I kind of stalled working on this during the holidays - I now suspect the analogue front-end will need a bit more work, and I may have to figure out another way of doing the impedance measurement. Now, I have decided to give it a proper go, and enter it into the 2016 hackaday prize. This post will describe the theory behind my idea, and where I'm going with this. Since the hardware is boxed up, this is an easy way to get back to work on this. Here goes.

The idea of Electrical impedance tomography was new to me, and I first heard about it when this project was featured on hackaday (http://chrisharrison.net/projects/tomo/tomo.pdf): The idea that you could image the inside of the body in a non-non-invasive way with electricity as opposed to light, sound or radiation appealed to me. Surely this would be easier to build than an X-ray machine?

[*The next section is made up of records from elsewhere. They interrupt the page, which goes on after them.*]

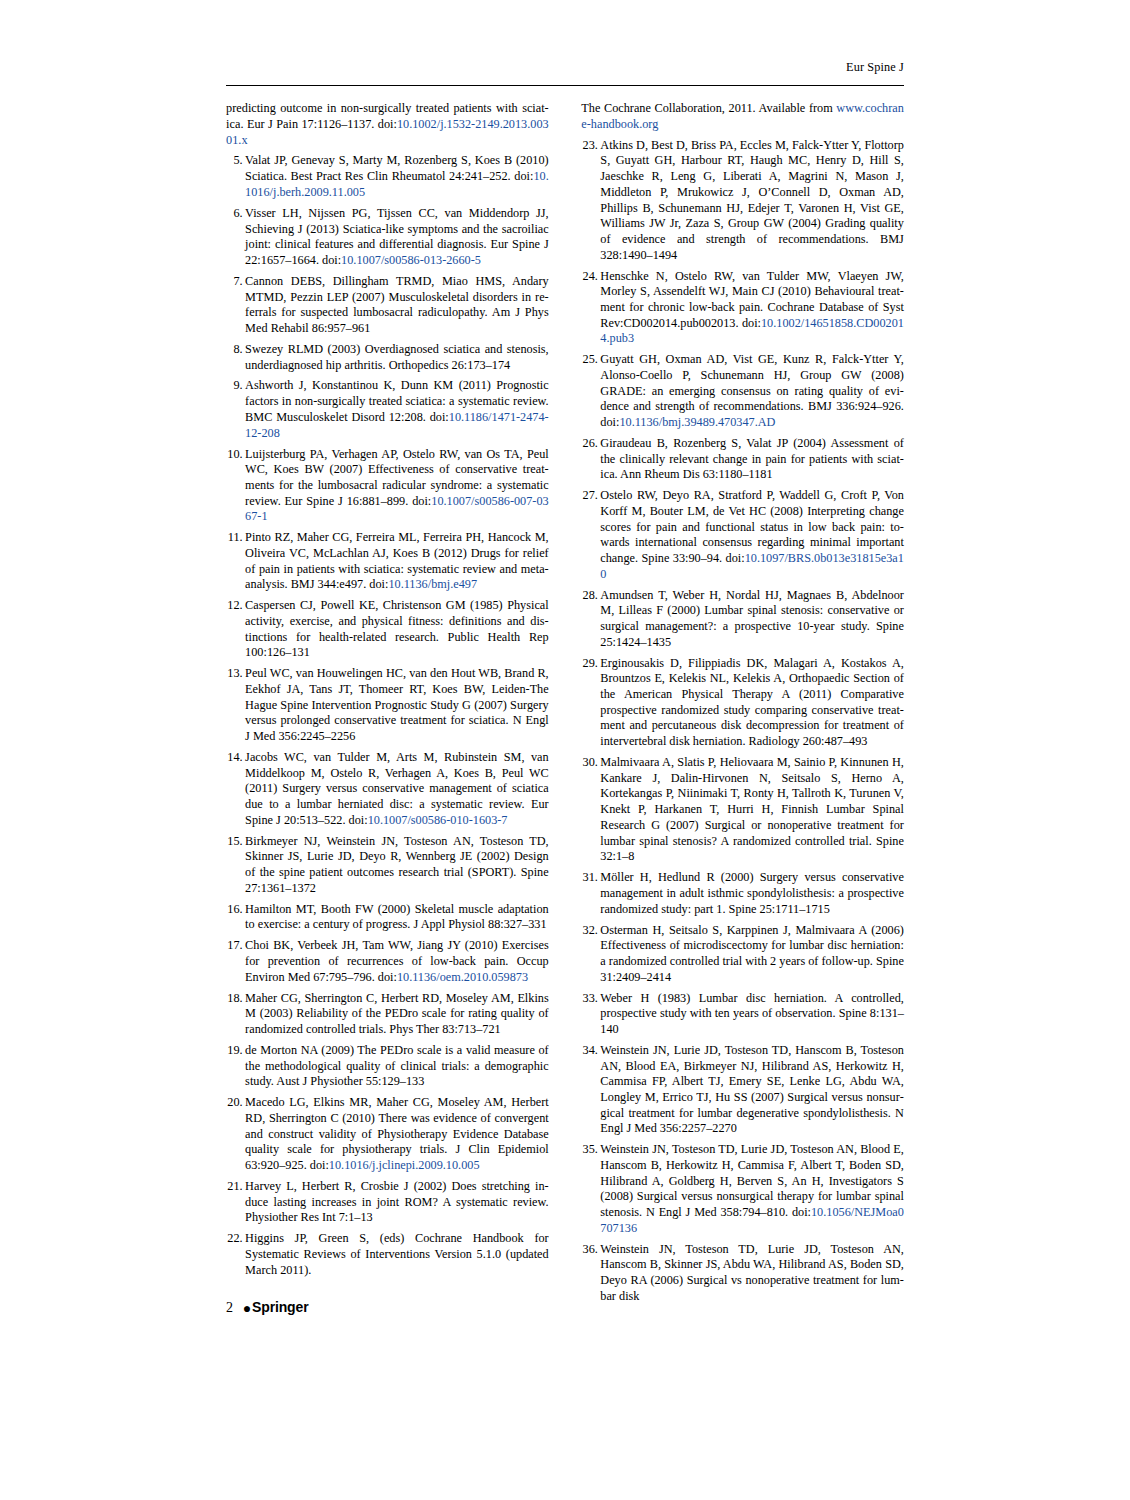Eur Spine J
predicting outcome in non-surgically treated patients with sciatica. Eur J Pain 17:1126–1137. doi:10.1002/j.1532-2149.2013.00301.x
5. Valat JP, Genevay S, Marty M, Rozenberg S, Koes B (2010) Sciatica. Best Pract Res Clin Rheumatol 24:241–252. doi:10.1016/j.berh.2009.11.005
6. Visser LH, Nijssen PG, Tijssen CC, van Middendorp JJ, Schieving J (2013) Sciatica-like symptoms and the sacroiliac joint: clinical features and differential diagnosis. Eur Spine J 22:1657–1664. doi:10.1007/s00586-013-2660-5
7. Cannon DEBS, Dillingham TRMD, Miao HMS, Andary MTMD, Pezzin LEP (2007) Musculoskeletal disorders in referrals for suspected lumbosacral radiculopathy. Am J Phys Med Rehabil 86:957–961
8. Swezey RLMD (2003) Overdiagnosed sciatica and stenosis, underdiagnosed hip arthritis. Orthopedics 26:173–174
9. Ashworth J, Konstantinou K, Dunn KM (2011) Prognostic factors in non-surgically treated sciatica: a systematic review. BMC Musculoskelet Disord 12:208. doi:10.1186/1471-2474-12-208
10. Luijsterburg PA, Verhagen AP, Ostelo RW, van Os TA, Peul WC, Koes BW (2007) Effectiveness of conservative treatments for the lumbosacral radicular syndrome: a systematic review. Eur Spine J 16:881–899. doi:10.1007/s00586-007-0367-1
11. Pinto RZ, Maher CG, Ferreira ML, Ferreira PH, Hancock M, Oliveira VC, McLachlan AJ, Koes B (2012) Drugs for relief of pain in patients with sciatica: systematic review and meta-analysis. BMJ 344:e497. doi:10.1136/bmj.e497
12. Caspersen CJ, Powell KE, Christenson GM (1985) Physical activity, exercise, and physical fitness: definitions and distinctions for health-related research. Public Health Rep 100:126–131
13. Peul WC, van Houwelingen HC, van den Hout WB, Brand R, Eekhof JA, Tans JT, Thomeer RT, Koes BW, Leiden-The Hague Spine Intervention Prognostic Study G (2007) Surgery versus prolonged conservative treatment for sciatica. N Engl J Med 356:2245–2256
14. Jacobs WC, van Tulder M, Arts M, Rubinstein SM, van Middelkoop M, Ostelo R, Verhagen A, Koes B, Peul WC (2011) Surgery versus conservative management of sciatica due to a lumbar herniated disc: a systematic review. Eur Spine J 20:513–522. doi:10.1007/s00586-010-1603-7
15. Birkmeyer NJ, Weinstein JN, Tosteson AN, Tosteson TD, Skinner JS, Lurie JD, Deyo R, Wennberg JE (2002) Design of the spine patient outcomes research trial (SPORT). Spine 27:1361–1372
16. Hamilton MT, Booth FW (2000) Skeletal muscle adaptation to exercise: a century of progress. J Appl Physiol 88:327–331
17. Choi BK, Verbeek JH, Tam WW, Jiang JY (2010) Exercises for prevention of recurrences of low-back pain. Occup Environ Med 67:795–796. doi:10.1136/oem.2010.059873
18. Maher CG, Sherrington C, Herbert RD, Moseley AM, Elkins M (2003) Reliability of the PEDro scale for rating quality of randomized controlled trials. Phys Ther 83:713–721
19. de Morton NA (2009) The PEDro scale is a valid measure of the methodological quality of clinical trials: a demographic study. Aust J Physiother 55:129–133
20. Macedo LG, Elkins MR, Maher CG, Moseley AM, Herbert RD, Sherrington C (2010) There was evidence of convergent and construct validity of Physiotherapy Evidence Database quality scale for physiotherapy trials. J Clin Epidemiol 63:920–925. doi:10.1016/j.jclinepi.2009.10.005
21. Harvey L, Herbert R, Crosbie J (2002) Does stretching induce lasting increases in joint ROM? A systematic review. Physiother Res Int 7:1–13
22. Higgins JP, Green S, (eds) Cochrane Handbook for Systematic Reviews of Interventions Version 5.1.0 (updated March 2011).
The Cochrane Collaboration, 2011. Available from www.cochrane-handbook.org
23. Atkins D, Best D, Briss PA, Eccles M, Falck-Ytter Y, Flottorp S, Guyatt GH, Harbour RT, Haugh MC, Henry D, Hill S, Jaeschke R, Leng G, Liberati A, Magrini N, Mason J, Middleton P, Mrukowicz J, O’Connell D, Oxman AD, Phillips B, Schunemann HJ, Edejer T, Varonen H, Vist GE, Williams JW Jr, Zaza S, Group GW (2004) Grading quality of evidence and strength of recommendations. BMJ 328:1490–1494
24. Henschke N, Ostelo RW, van Tulder MW, Vlaeyen JW, Morley S, Assendelft WJ, Main CJ (2010) Behavioural treatment for chronic low-back pain. Cochrane Database of Syst Rev:CD002014.pub002013. doi:10.1002/14651858.CD002014.pub3
25. Guyatt GH, Oxman AD, Vist GE, Kunz R, Falck-Ytter Y, Alonso-Coello P, Schunemann HJ, Group GW (2008) GRADE: an emerging consensus on rating quality of evidence and strength of recommendations. BMJ 336:924–926. doi:10.1136/bmj.39489.470347.AD
26. Giraudeau B, Rozenberg S, Valat JP (2004) Assessment of the clinically relevant change in pain for patients with sciatica. Ann Rheum Dis 63:1180–1181
27. Ostelo RW, Deyo RA, Stratford P, Waddell G, Croft P, Von Korff M, Bouter LM, de Vet HC (2008) Interpreting change scores for pain and functional status in low back pain: towards international consensus regarding minimal important change. Spine 33:90–94. doi:10.1097/BRS.0b013e31815e3a10
28. Amundsen T, Weber H, Nordal HJ, Magnaes B, Abdelnoor M, Lilleas F (2000) Lumbar spinal stenosis: conservative or surgical management?: a prospective 10-year study. Spine 25:1424–1435
29. Erginousakis D, Filippiadis DK, Malagari A, Kostakos A, Brountzos E, Kelekis NL, Kelekis A, Orthopaedic Section of the American Physical Therapy A (2011) Comparative prospective randomized study comparing conservative treatment and percutaneous disk decompression for treatment of intervertebral disk herniation. Radiology 260:487–493
30. Malmivaara A, Slatis P, Heliovaara M, Sainio P, Kinnunen H, Kankare J, Dalin-Hirvonen N, Seitsalo S, Herno A, Kortekangas P, Niinimaki T, Ronty H, Tallroth K, Turunen V, Knekt P, Harkanen T, Hurri H, Finnish Lumbar Spinal Research G (2007) Surgical or nonoperative treatment for lumbar spinal stenosis? A randomized controlled trial. Spine 32:1–8
31. Möller H, Hedlund R (2000) Surgery versus conservative management in adult isthmic spondylolisthesis: a prospective randomized study: part 1. Spine 25:1711–1715
32. Osterman H, Seitsalo S, Karppinen J, Malmivaara A (2006) Effectiveness of microdiscectomy for lumbar disc herniation: a randomized controlled trial with 2 years of follow-up. Spine 31:2409–2414
33. Weber H (1983) Lumbar disc herniation. A controlled, prospective study with ten years of observation. Spine 8:131–140
34. Weinstein JN, Lurie JD, Tosteson TD, Hanscom B, Tosteson AN, Blood EA, Birkmeyer NJ, Hilibrand AS, Herkowitz H, Cammisa FP, Albert TJ, Emery SE, Lenke LG, Abdu WA, Longley M, Errico TJ, Hu SS (2007) Surgical versus nonsurgical treatment for lumbar degenerative spondylolisthesis. N Engl J Med 356:2257–2270
35. Weinstein JN, Tosteson TD, Lurie JD, Tosteson AN, Blood E, Hanscom B, Herkowitz H, Cammisa F, Albert T, Boden SD, Hilibrand A, Goldberg H, Berven S, An H, Investigators S (2008) Surgical versus nonsurgical therapy for lumbar spinal stenosis. N Engl J Med 358:794–810. doi:10.1056/NEJMoa0707136
36. Weinstein JN, Tosteson TD, Lurie JD, Tosteson AN, Hanscom B, Skinner JS, Abdu WA, Hilibrand AS, Boden SD, Deyo RA (2006) Surgical vs nonoperative treatment for lumbar disk
2 ●Springer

The basic technique (described in the above video) has been around for ages, but it's main limitation has been resolution - the maximum resolution is a function of the number of electrodes, and attaching more than 16 to someone is a pain, especially if you need to know their exact positions. Thus, it is mainly used for detecting changes (lung or heart movement, gestures, brain activation) as opposed to imaging.

Based on the theory of operation, my intuition was that the actual hardware required wouldn't be too expensive. A few papers on arduino-based EIT systems (e.g. 'A Low Cost Electrical Impedance Tomography (EIT) for Pulmonary Disease Modelling and Diagnosis.' by Chitturi et al) seemed to back this up.

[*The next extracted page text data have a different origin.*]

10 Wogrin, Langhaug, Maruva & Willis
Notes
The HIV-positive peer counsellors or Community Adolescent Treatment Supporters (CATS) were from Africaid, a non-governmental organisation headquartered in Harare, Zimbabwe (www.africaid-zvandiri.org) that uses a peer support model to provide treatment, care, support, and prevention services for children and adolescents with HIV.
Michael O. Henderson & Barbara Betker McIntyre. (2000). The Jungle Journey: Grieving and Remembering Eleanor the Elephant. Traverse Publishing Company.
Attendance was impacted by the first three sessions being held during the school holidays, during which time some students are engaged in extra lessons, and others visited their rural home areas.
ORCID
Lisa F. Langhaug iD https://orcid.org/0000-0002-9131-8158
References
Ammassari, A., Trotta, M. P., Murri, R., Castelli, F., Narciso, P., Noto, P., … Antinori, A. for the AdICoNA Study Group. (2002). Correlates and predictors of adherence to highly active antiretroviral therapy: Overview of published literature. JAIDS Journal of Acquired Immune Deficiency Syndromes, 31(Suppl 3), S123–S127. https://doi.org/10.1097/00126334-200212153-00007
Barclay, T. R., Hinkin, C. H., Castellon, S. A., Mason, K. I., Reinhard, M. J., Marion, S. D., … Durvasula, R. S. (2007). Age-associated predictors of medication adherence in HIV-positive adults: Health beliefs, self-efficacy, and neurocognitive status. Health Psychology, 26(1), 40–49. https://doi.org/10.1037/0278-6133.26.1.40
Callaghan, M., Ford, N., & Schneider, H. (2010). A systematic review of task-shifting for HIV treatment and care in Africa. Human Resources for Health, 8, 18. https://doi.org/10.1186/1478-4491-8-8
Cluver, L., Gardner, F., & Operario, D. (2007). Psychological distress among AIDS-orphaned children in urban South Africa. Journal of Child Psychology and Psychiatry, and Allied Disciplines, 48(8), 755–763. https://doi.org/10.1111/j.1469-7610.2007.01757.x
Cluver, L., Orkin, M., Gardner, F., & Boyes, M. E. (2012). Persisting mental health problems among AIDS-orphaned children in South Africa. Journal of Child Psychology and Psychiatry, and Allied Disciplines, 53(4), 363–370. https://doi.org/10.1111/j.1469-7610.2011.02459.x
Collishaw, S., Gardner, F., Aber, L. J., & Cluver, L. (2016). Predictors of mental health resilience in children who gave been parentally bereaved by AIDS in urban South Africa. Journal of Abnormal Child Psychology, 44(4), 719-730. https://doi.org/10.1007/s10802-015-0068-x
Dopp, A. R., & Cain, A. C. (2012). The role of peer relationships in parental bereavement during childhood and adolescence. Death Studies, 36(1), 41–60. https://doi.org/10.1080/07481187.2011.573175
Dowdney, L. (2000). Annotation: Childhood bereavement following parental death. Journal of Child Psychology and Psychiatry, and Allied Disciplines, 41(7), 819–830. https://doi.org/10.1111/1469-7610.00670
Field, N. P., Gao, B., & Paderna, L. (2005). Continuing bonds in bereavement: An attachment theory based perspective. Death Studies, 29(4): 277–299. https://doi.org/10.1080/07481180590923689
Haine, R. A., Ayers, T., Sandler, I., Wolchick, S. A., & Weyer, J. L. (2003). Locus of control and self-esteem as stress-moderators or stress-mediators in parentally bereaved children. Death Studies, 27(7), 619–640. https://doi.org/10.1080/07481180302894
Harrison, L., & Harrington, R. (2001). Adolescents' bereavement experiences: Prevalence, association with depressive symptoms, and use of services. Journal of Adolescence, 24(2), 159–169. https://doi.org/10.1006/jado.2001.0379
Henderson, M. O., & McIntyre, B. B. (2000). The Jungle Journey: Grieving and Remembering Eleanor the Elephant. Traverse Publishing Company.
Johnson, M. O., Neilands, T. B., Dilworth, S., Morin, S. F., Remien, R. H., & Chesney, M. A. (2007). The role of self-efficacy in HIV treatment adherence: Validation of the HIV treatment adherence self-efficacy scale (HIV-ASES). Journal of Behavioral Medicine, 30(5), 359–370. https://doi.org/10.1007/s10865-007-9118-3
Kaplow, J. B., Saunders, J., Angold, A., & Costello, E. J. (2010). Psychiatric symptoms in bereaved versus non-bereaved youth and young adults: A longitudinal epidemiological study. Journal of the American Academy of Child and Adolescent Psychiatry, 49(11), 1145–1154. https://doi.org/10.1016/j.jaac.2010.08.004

However, they still used external chips to generate a signal and measure the various electrode voltages. And all these approaches were still limited by electrode number to very low resolutions. But one paper demonstrated imaging things inside a tank of (salt) water - there wasn't a need for the electrodes to contact skin for basic imaging to occur.

This leads to my idea - inside a tank is the object to be scanned. Two sets of electrodes are laid out in rings around the circumference of the tank. By rotating one set of electrodes in small increments and taking measurements at each position, you can effectively have thousands of 'virtual electrodes' to build up a much more detailed picture. This sacrifices the real time nature of EIT scanning in exchange for cheap, high resolution imaging. I think I am the first to attempt this, mainly because everyone with money just gets an MRI machine (which is superior by far).

There are a few drawbacks to my intended approach:

• If the water surrounding the limb being imaged is too conductive, almost no current will go through the flesh, limiting how much of the inside we can see. If it's not conductive enough, the signals will be too small.
• There is a huge variation in impedance between different parts of a body. So my idea of using the built in ADC with no amplification may be futile, and I'll have to add a decent op-amp or something.
• Electricity travels in 3D, while this system will only scan one slice at a time. However, since by adding another motor you can scan through a vertical distance, you can collect lots more data and try to reconstruct a 3D image.
• Going from the raw data to an image will be hard - lots to learn!

I have fixes in mind for some of the above, but much more experimenting is needed. Luckily, I should have access to some decent test gear at university, so I can test out some theories using signal generators and scopes far out of my price range :)

More to come after test week!